FIVE £1m luxury mansions will be demolished as they were built ‘too big’, leaving devastated homeowners footing the bill.
Homeowners had claimed developers of the stunning six-bedroom houses near Bolton, Lancs ‘disappeared’, an inquiry heard earlier this year.
Five luxury mansions face being demolished as they were built ‘too big’
The partially built houses must now be knocked down
The partially-built houses will now be knocked down after a planning inspector dismissed house owners’ appeals, Bolton News reports.
A planning inquiry heard the homes were up to a third bigger and in the wrong locations.
The inspector has given how given heartbroken homeowners 12 months to demolish the properties.
Under the order, householders could bulldoze the buildings and rebuild them in the correct area to the correct size.
Planning permission is still in place for four new homes and conversion of the farmyad at Grundy Fold Farm.
In March, a planning inquiry heard that Sparkle Developments was given planning permission to build five luxury homes in August, 2014.
One homeowner, Elan Raja has been embroiled in a “nightmare” feud with Bolton Council over the last five years after he was told his dream home would have to be torn down.
The stone-built exclusive homes were built on a plot in the West Pennine moors.
But finishing works were put on hold after a complaint was filed in October 2016, and Bolton Council found the houses were not being built in accordance with planning permission.
The inquiry heard how plot one on the site had a 31 per cent bigger footprint than allowed, plot two was 19 per cent bigger, plot three 32 per cent bigger and plot four 33 per cent bigger.
The local authority issued an enforcement notice to flatten the entire development in 2018.
Mr Raja said he paid £1,057,000 for the plot in 2016 and claims he has now spent more than £215,000 on the rental of an alternative property and other costs.
He said he suffered from severe stress and anxiety and suffered cardiac problems from the ‘nightmare’.
He told the inquiry he had launched litigation against the developer but “they had disappeared” and refused to take responsibility for “what they have done”.
Mr Raja said: “It has had life-changing consequences for me.
“I feel trapped in a vicious circle with deepening financial pressures and effects on my family.
“Every day feels like I’m waking up to a nightmare.
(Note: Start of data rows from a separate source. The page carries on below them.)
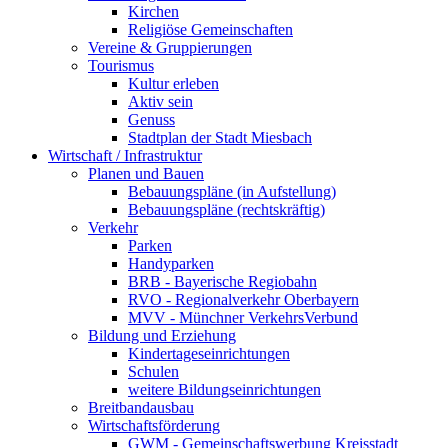
Kirchen
Religiöse Gemeinschaften
Vereine & Gruppierungen
Tourismus
Kultur erleben
Aktiv sein
Genuss
Stadtplan der Stadt Miesbach
Wirtschaft / Infrastruktur
Planen und Bauen
Bebauungspläne (in Aufstellung)
Bebauungspläne (rechtskräftig)
Verkehr
Parken
Handyparken
BRB - Bayerische Regiobahn
RVO - Regionalverkehr Oberbayern
MVV - Münchner VerkehrsVerbund
Bildung und Erziehung
Kindertageseinrichtungen
Schulen
weitere Bildungseinrichtungen
Breitbandausbau
Wirtschaftsförderung
GWM - Gemeinschaftswerbung Kreisstadt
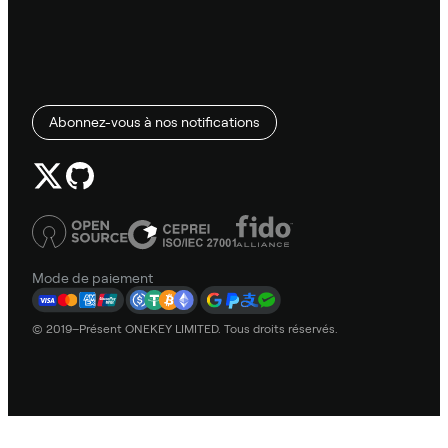
Abonnez-vous à nos notifications
Mode de paiement
© 2019–Présent ONEKEY LIMITED. Tous droits réservés.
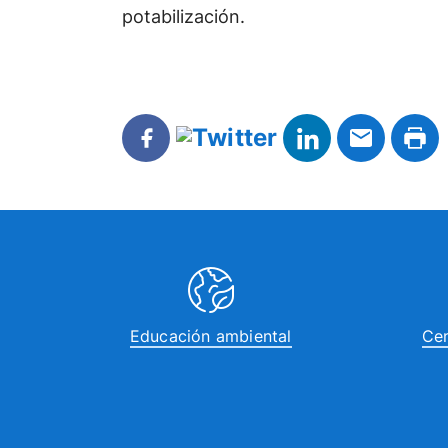
potabilización.
Educación ambiental
Cen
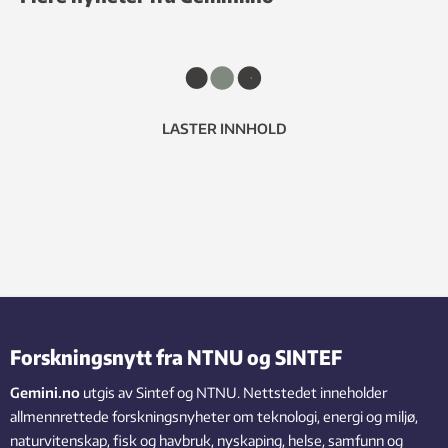
LASTER INNHOLD
Forskningsnytt fra NTNU og SINTEF
Gemini.no
utgis av Sintef og NTNU. Nettstedet inneholder
allmennrettede forskningsnyheter om teknologi, energi og miljø,
naturvitenskap, fisk og havbruk, nyskaping, helse, samfunn og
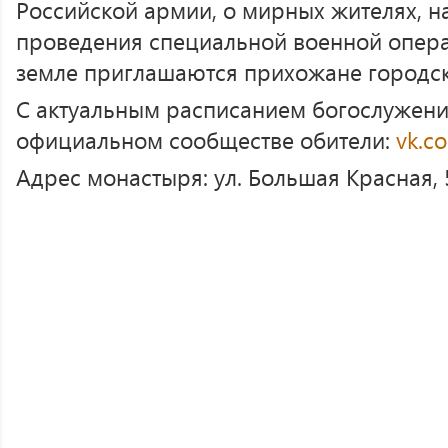
Российской армии, о мирных жителях, н
проведения специальной военной опера
земле приглашаются прихожане городск
С актуальным расписанием богослужени
официальном сообществе обители:
vk.c
Адрес монастыря: ул. Большая Красная,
The best way to describe it is a pressure cooker.
Devastated families must now pay for their homes to be knocked down
It follows an impasse between the council and Sparkle Developments
“Sparkle Developments refuse to take responsibility for what they have done.
“I can understand if one house was wrong but not the whole development.”
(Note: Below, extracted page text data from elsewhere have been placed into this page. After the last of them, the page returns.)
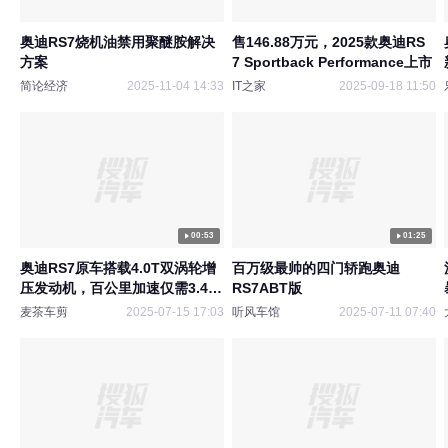
奥迪RS7烧机油禁用聚醚胺解决
售146.88万元，2025款奥迪RS
方案
7 Sportback Performance上市
简论经济
2025-11-04 14:33
IT之家
2025-09-18 11:50
00:53
01:25
奥迪RS7原车搭载4.0T双涡轮增
百万级最帅的四门轿跑奥迪
压发动机，百公里加速仅需3.4
RS7ABT版
秒，西装暴徒这个名字真的一点
麦茶车剪
2025-07-15 17:03
听风车馆
2025-07-11 07:40
都名不虚传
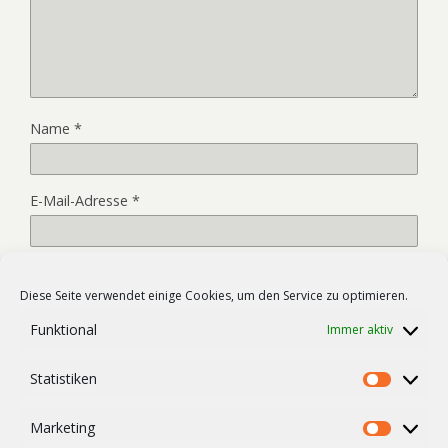
Name
*
E-Mail-Adresse
*
Website
Diese Seite verwendet einige Cookies, um den Service zu optimieren.
Funktional
Immer aktiv
Name, E-Mail-Adresse und Website in diesem Browser für
Statistiken
meinen nächsten Kommentar speichern.
Statist
Marketing
Market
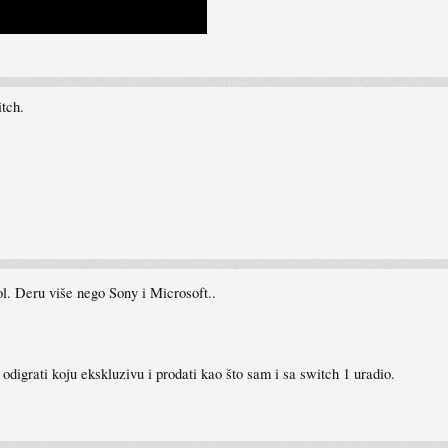
tch.
l. Deru više nego Sony i Microsoft..
odigrati koju ekskluzivu i prodati kao što sam i sa switch 1 uradio.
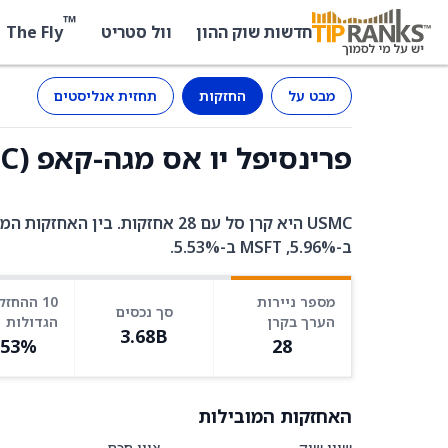
™
The Fly
חדשות שוק ההון
וול סטריט
מבט על
החזקות
תחזית אנליסטים
פרינסיפל יו אס מגה-קאפ (USMC) - החזקות
ב-5.96%, MSFT ב-5.53%.
מספר ניירות
10 ההחזק
סך נכסים
הערך בקרן
הגדולות
3.68B
.53%
28
האחזקות המובילות
שווי שוק
ציון חכם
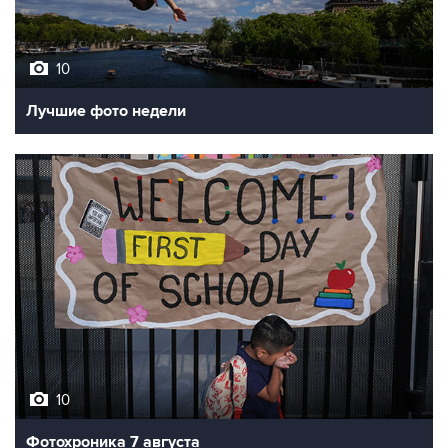
10
Лучшие фото недели
10
Фотохроника 7 августа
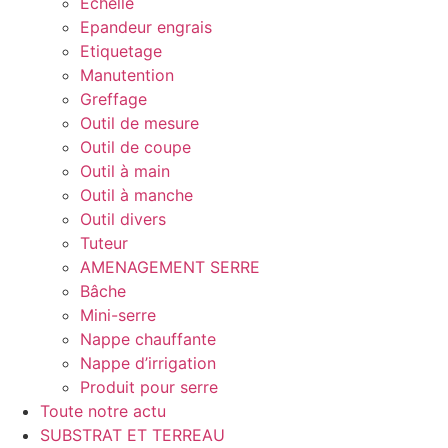
Echelle
Epandeur engrais
Etiquetage
Manutention
Greffage
Outil de mesure
Outil de coupe
Outil à main
Outil à manche
Outil divers
Tuteur
AMENAGEMENT SERRE
Bâche
Mini-serre
Nappe chauffante
Nappe d’irrigation
Produit pour serre
Toute notre actu
SUBSTRAT ET TERREAU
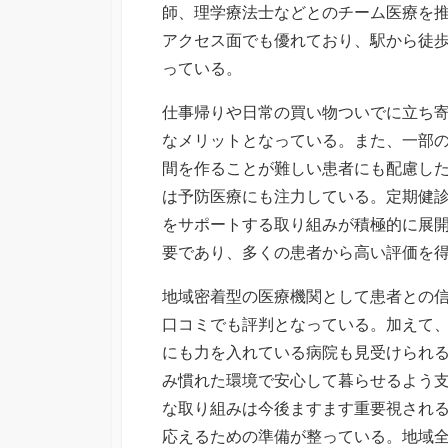
師、理学療法士などとのチーム医療を
アクセス面でも優れており、駅から徒
っている。
仕事帰りや日常の買い物ついでに立ち
なメリットとなっている。また、一部
間を作ることが難しい患者にも配慮し
は予防医療にも注力している。定期健
をサポートする取り組みが積極的に展
要であり、多くの患者から高い評価を
地域密着型の医療機関として患者との
口コミでも評判となっている。加えて
にも力を入れている病院も見受けられ
み慣れた環境で安心して暮らせるよう
な取り組みは今後ますます重要視され
応えるための準備が整っている。地域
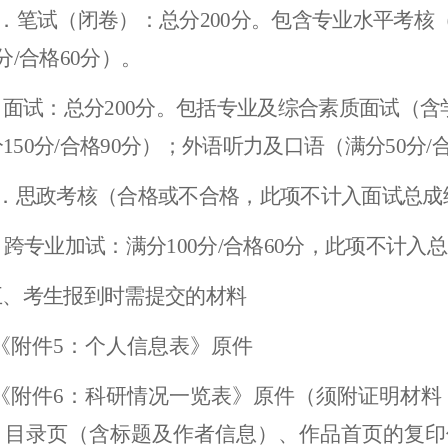
A．笔试（闭卷）：总分200分。包含专业水平考核（
0分/合格60分）。
面试：总分200分。包括专业及综合素质面试（
150分/合格90分）；外语听力及口语（满分50分/
C．思政考核（合格或不合格，此项不计入面试总成
.
跨专业加试：满分100分/合格60分，此项不计入
五、
考生报到时需提交的材料
《附件5：个人信息表》原件
《附件6：科研情况一览表》原件（须附证明材料
、目录页（含标题及作者信息）、作品首页的复印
Mr Raja claimed he was told planning permission was in place when he bought the mansion in 2016.
But he has claimed the developers have not contributed any costs or advice as of February 2020 despite the mess they find themselves in.
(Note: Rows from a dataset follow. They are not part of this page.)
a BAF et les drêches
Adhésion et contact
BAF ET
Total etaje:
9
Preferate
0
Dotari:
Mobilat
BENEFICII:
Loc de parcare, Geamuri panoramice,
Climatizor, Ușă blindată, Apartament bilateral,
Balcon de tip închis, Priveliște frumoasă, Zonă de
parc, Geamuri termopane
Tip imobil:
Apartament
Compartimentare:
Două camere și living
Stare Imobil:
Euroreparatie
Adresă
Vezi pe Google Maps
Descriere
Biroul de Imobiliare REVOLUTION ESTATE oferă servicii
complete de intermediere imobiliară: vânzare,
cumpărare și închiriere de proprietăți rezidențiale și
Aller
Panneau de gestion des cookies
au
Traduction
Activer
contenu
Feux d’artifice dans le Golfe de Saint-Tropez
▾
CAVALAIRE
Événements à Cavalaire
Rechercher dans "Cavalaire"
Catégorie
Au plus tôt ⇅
In March 2017, a retrospective planning application was submitted to retain the homes as they were built, but this was refused by the planning committee in June.,
Four months later, another application was submitted to retain the five dwellings.
Following discussions between Sparkle Developments and the council’s planning department, the developer was told the application could only be recommended for approval if it involved selective demolition and re-siting of some of the houses.
This compromise was rejected by the developer, who decided to press on with the planning application.
This second application to retain the five homes was refused by the planning committee in May, 2018.
Later that year, the council served the developer with an enforcement notice which required the developer to demolish all homes within six months.
Legal representative for the householders, Killian Garvey told the inquiry the appellants’ lives had been upended for the last four years.
But Ian Ponter, representing the council, told the inquiry the development was ‘harmful to the landscape’.
Mr Ponter said: “The scheme was a hamlet around a courtyard.
“That design was important given the site’s location in the greenbelt and the rural nature.
“That was bought by Sparkle Developments who then sold the plots individually.
“Development got underway in 2016 and was a significant departure from the consent given in 2014.”
Ward councillor Bob Allen, who has been on the planning committee for ten years, said he supported the refusal of the proposed development.